A young Thomas Hardy, then working as an apprentice architect, was tasked with supervising the clearance in the late 1860s. To manage the overflow of headstones, Hardy arranged them in a circle around a tree, now famous as the Hardy Tree, creating a haunting image of industrial progress literally uprooting the past.

The tree which had existed before the replacement of the tombstones is now long gone.

The episode illustrates how the Industrial Revolution forced historic and religious sites to give way to infrastructure. Today, visitors often see the Hardy Tree and the fragmented churchyard as a stark reminder of the clash between old London and the railway age. Leave the church grounds and you’re reminded how, even today, progress continues.

Opened in 1873 as the Midland Grand Hotel, the St Pancras Hotel was intended to impress travelers arriving at the adjacent St Pancras Station. It offered cutting-edge amenities for its day: hydraulic lifts, revolving doors, and even early forms of indoor plumbing, a huge luxury in the 1870s. By the 1960s it was considered for demolition as the style was considered outdated for the region, eventually closing in the 1980s.
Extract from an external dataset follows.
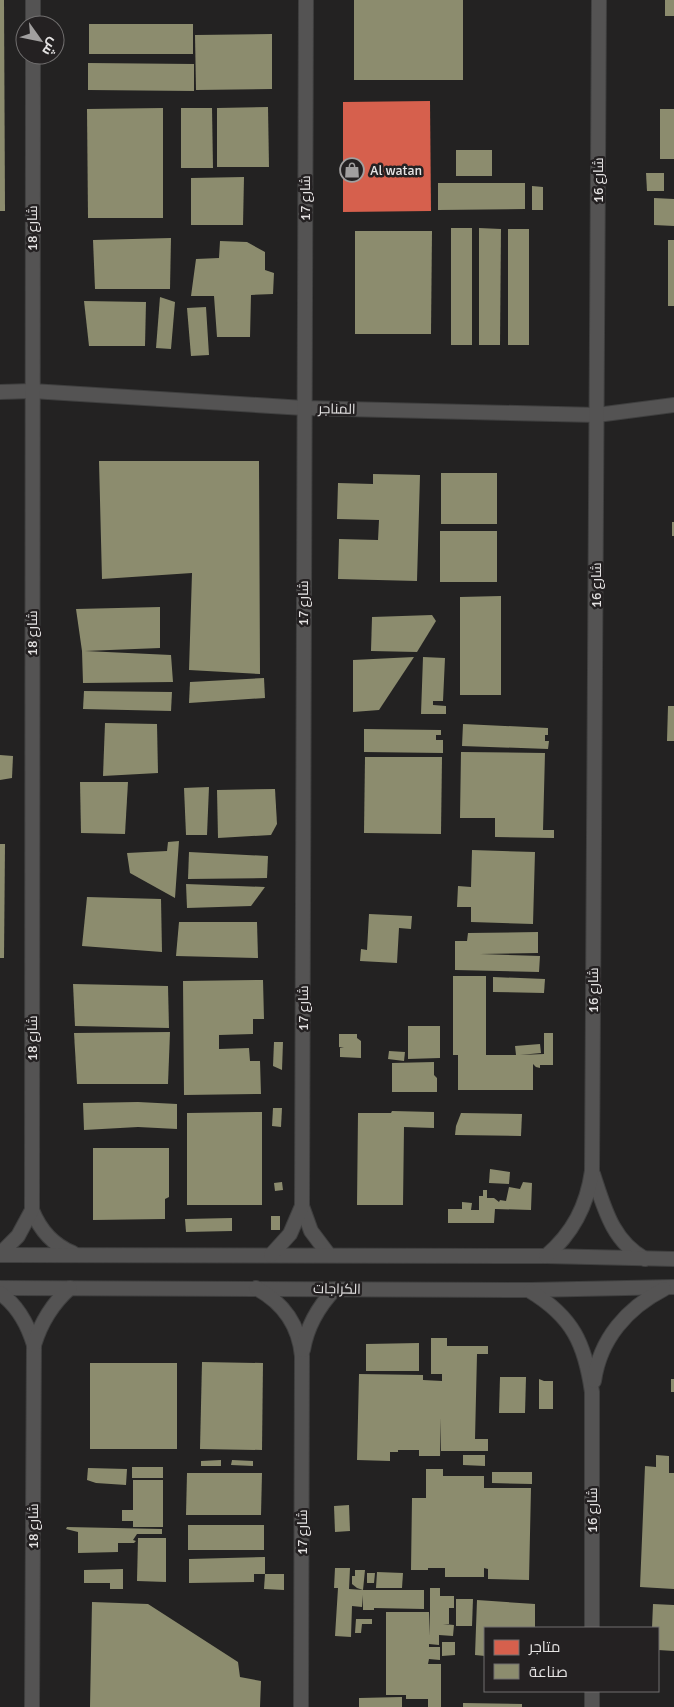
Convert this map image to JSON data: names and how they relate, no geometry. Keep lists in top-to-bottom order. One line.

After extensive restoration it reopened in 2011.

The building was only saved because of the planned high-speed Eurostar train line and the desire to once again awe people as they stepped out of the station. Had the train, linking London to must of the EU, the station surely would have been demolished. Not to mention, the view from the hotel would not have been as special as it is today.

Time for dinner and sleep. Tomorrow, Cambridge.